• [BRIEF]
Gather every line below that contains the word "authority", and treat uppercase and lowercase as different.

(Stored items)

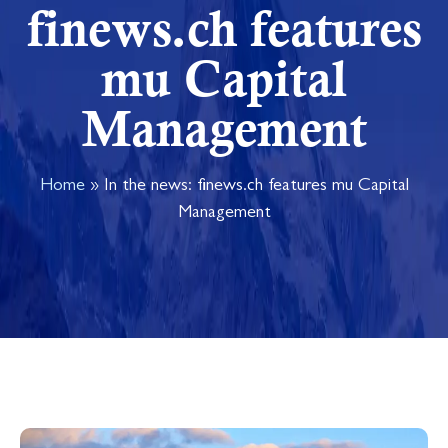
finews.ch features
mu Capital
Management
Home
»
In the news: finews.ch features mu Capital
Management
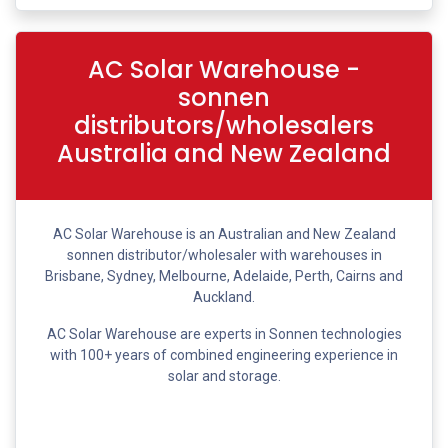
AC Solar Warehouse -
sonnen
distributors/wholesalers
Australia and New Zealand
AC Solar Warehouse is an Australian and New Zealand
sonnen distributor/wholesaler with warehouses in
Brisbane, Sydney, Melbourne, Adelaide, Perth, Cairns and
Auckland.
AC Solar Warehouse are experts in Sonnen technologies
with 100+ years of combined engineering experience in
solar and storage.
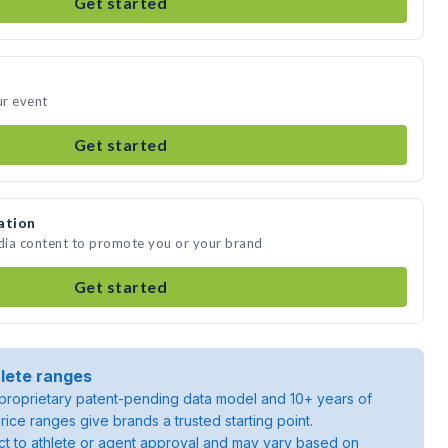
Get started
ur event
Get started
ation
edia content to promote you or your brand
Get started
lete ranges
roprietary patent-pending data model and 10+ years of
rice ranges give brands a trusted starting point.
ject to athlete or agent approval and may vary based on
---
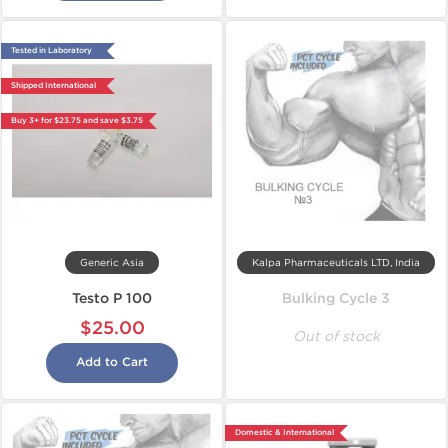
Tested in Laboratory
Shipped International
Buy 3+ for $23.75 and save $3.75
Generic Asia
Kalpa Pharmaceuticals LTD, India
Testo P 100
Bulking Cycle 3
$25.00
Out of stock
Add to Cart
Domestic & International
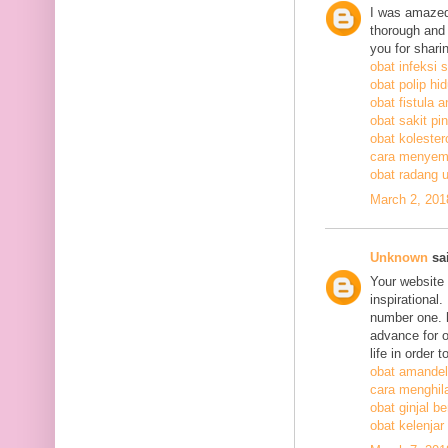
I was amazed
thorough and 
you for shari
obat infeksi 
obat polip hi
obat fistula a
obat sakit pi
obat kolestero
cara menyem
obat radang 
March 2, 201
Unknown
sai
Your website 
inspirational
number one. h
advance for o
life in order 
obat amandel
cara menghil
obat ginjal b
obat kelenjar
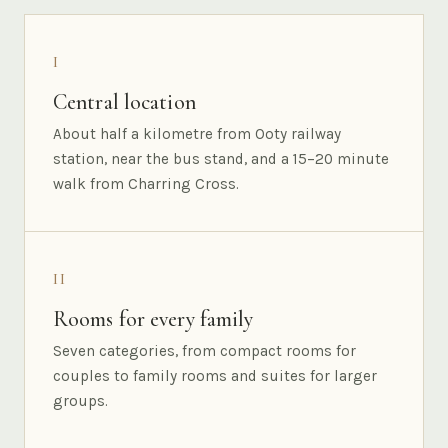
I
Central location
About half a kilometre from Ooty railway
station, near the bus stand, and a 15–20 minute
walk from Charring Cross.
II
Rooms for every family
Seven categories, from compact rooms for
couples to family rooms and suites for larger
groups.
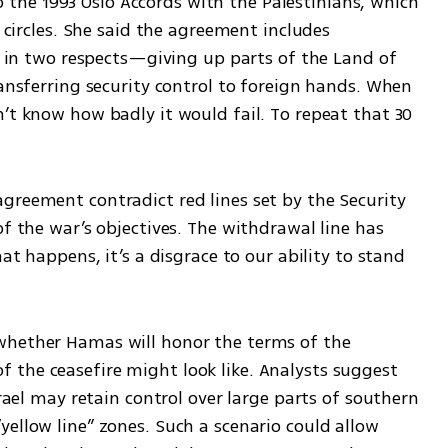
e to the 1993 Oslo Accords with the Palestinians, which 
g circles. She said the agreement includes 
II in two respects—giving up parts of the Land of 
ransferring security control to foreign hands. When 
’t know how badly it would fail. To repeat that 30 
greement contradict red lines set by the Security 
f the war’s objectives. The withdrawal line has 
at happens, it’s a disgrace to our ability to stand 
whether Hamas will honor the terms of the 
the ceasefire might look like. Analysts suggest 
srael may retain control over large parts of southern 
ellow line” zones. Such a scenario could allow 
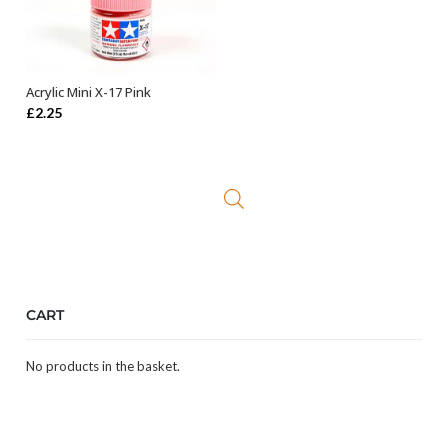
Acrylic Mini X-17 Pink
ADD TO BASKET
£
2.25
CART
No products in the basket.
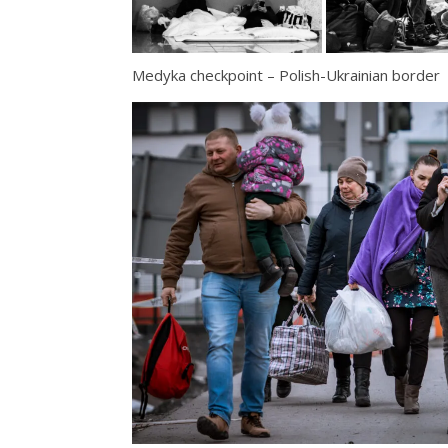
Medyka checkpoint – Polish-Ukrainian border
...
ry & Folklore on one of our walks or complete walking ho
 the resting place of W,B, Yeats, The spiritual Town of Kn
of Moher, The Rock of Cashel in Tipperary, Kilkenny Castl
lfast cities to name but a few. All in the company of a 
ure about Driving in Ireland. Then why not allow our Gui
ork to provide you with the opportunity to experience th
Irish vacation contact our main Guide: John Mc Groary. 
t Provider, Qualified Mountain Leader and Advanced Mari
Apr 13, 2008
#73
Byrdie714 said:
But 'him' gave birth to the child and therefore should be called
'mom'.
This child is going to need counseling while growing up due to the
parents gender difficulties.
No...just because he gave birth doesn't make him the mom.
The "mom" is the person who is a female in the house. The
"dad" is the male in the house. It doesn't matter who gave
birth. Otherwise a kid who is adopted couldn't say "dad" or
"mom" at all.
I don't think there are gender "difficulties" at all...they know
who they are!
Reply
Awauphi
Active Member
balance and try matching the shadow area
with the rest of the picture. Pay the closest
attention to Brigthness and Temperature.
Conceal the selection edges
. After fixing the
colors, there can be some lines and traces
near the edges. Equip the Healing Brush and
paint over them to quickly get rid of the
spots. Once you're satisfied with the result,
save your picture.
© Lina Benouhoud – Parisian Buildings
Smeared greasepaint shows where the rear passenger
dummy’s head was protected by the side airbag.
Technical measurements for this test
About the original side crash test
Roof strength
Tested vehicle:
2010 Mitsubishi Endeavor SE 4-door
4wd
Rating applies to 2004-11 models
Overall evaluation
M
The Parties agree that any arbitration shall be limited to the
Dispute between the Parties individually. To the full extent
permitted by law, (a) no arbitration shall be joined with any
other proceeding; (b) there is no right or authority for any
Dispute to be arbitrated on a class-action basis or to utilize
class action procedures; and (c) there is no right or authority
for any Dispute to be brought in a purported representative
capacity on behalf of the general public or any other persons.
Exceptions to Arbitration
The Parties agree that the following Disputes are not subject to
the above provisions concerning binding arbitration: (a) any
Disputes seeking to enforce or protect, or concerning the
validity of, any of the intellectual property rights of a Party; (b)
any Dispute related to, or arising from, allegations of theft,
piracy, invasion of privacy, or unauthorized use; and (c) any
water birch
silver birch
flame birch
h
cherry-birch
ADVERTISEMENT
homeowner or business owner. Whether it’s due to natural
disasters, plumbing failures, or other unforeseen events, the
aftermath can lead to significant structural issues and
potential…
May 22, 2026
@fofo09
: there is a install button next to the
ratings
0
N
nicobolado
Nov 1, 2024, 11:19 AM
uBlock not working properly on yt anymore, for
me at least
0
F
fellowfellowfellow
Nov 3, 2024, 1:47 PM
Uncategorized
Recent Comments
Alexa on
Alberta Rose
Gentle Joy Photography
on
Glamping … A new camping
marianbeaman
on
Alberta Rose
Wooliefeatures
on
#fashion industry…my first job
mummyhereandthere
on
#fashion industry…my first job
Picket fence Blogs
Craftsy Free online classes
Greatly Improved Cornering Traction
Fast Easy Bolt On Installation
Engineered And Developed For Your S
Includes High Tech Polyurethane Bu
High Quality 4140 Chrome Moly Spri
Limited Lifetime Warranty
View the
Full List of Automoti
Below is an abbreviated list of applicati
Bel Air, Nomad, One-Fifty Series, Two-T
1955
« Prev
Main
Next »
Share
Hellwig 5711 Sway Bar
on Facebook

• [OUTPUT OF THE TASK]
other proceeding; (b) there is no right or authority for any
class action procedures; and (c) there is no right or authority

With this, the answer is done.